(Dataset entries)
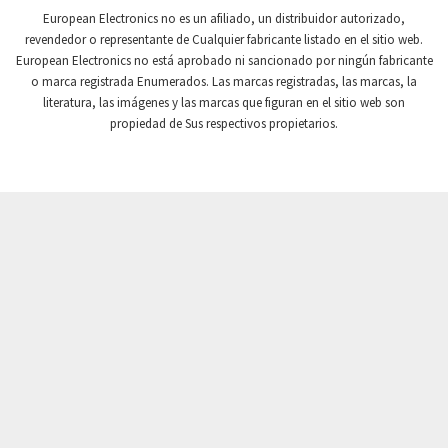
Crompton Controls
4,736
European Electronics no es un afiliado, un distribuidor autorizado,
revendedor o representante de Cualquier fabricante listado en el sitio web.
Crompton Instruments
4,482
European Electronics no está aprobado ni sancionado por ningún fabricante
o marca registrada Enumerados. Las marcas registradas, las marcas, la
Crouse Hinds
4,890
literatura, las imágenes y las marcas que figuran en el sitio web son
Crouzet
3,131
propiedad de Sus respectivos propietarios.
Crydom
4,861
Cutler Hammer
4,490
DEMAG
4,944
Daito
3,927
Danaher Controls
3,324
Danaher Motion
3,291
Danfoss
4,705
Datasensing
4,080
Delta
3,937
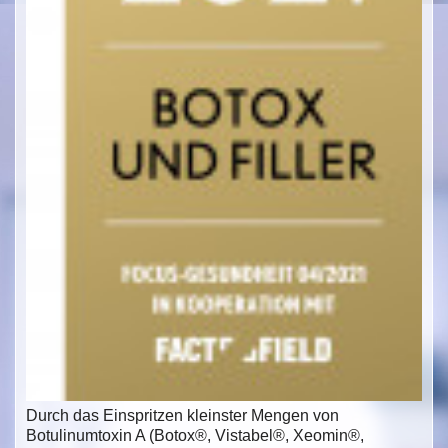
Durch das Einspritzen kleinster Mengen von
Botulinumtoxin A (Botox®, Vistabel®, Xeomin®,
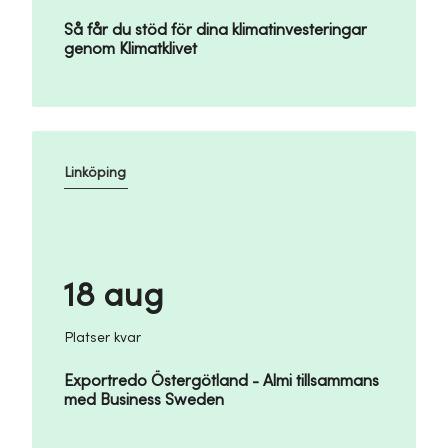
Så får du stöd för dina klimatinvesteringar
genom Klimatklivet
Linköping
18 aug
Platser kvar
Exportredo Östergötland - Almi tillsammans
med Business Sweden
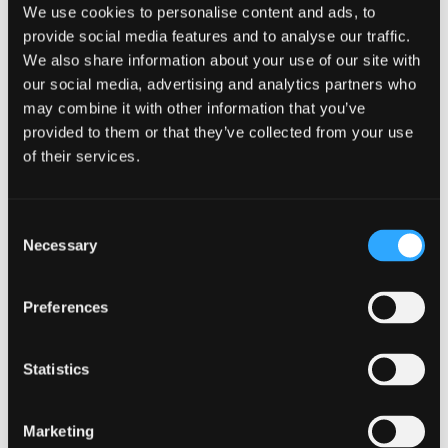
We use cookies to personalise content and ads, to
múltiples variaciones de una escena en cuestión de minutos.
provide social media features and to analyse our traffic.
Para los equipos de marketing que necesitan
We also share information about your use of our site with
constantemente imágenes frescas para anuncios, redes
our social media, advertising and analytics partners who
sociales y sitios web, esta velocidad tiene un valor
may combine it with other information that you’ve
incalculable.
provided to them or that they’ve collected from your use
El coste es otro factor importante. Una vez establecido el
of their services.
flujo de trabajo, la IA permite a las marcas crear docenas de
visuales por el coste de una sola sesión.
Consent
La IA también proporciona una libertad creativa que sería
Necessary
Selection
difícil conseguir en la vida real. Los productos pueden
aparecer en lugares exóticos, entornos estacionales o
Preferences
interiores perfectamente decorados sin salir nunca del
estudio.
Statistics
Sin embargo, la IA no es perfecta.
Uno de los retos es la precisión. Si el modelo de IA no está
Marketing
bien guiado, el producto puede aparecer ligeramente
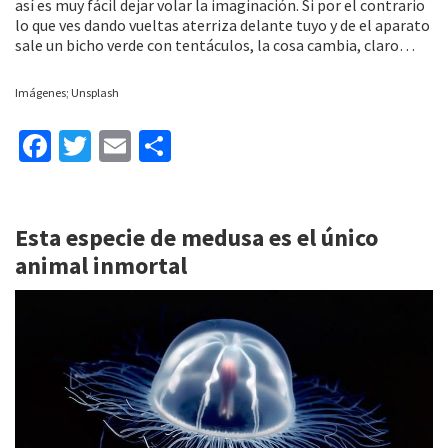
así es muy fácil dejar volar la imaginación. Si por el contrario
lo que ves dando vueltas aterriza delante tuyo y de el aparato
sale un bicho verde con tentáculos, la cosa cambia, claro…
Imágenes; Unsplash
Fa
T
E
C
ce
wi
m
o
b
tt
ai
m
Esta especie de medusa es el único
o
er
l
p
animal inmortal
o
ar
k
tir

WORK TASK: Please output, exactly as written, the lines above from the one holding "Exportredo Östergötland - Almi tillsammans" through the one holding "constantemente imágenes frescas", both included, with the pictures omitted.

RESULT BELOW:
Exportredo Östergötland - Almi tillsammans
med Business Sweden
We use cookies to personalise content and ads, to
múltiples variaciones de una escena en cuestión de minutos.
provide social media features and to analyse our traffic.
Para los equipos de marketing que necesitan
We also share information about your use of our site with
constantemente imágenes frescas para anuncios, redes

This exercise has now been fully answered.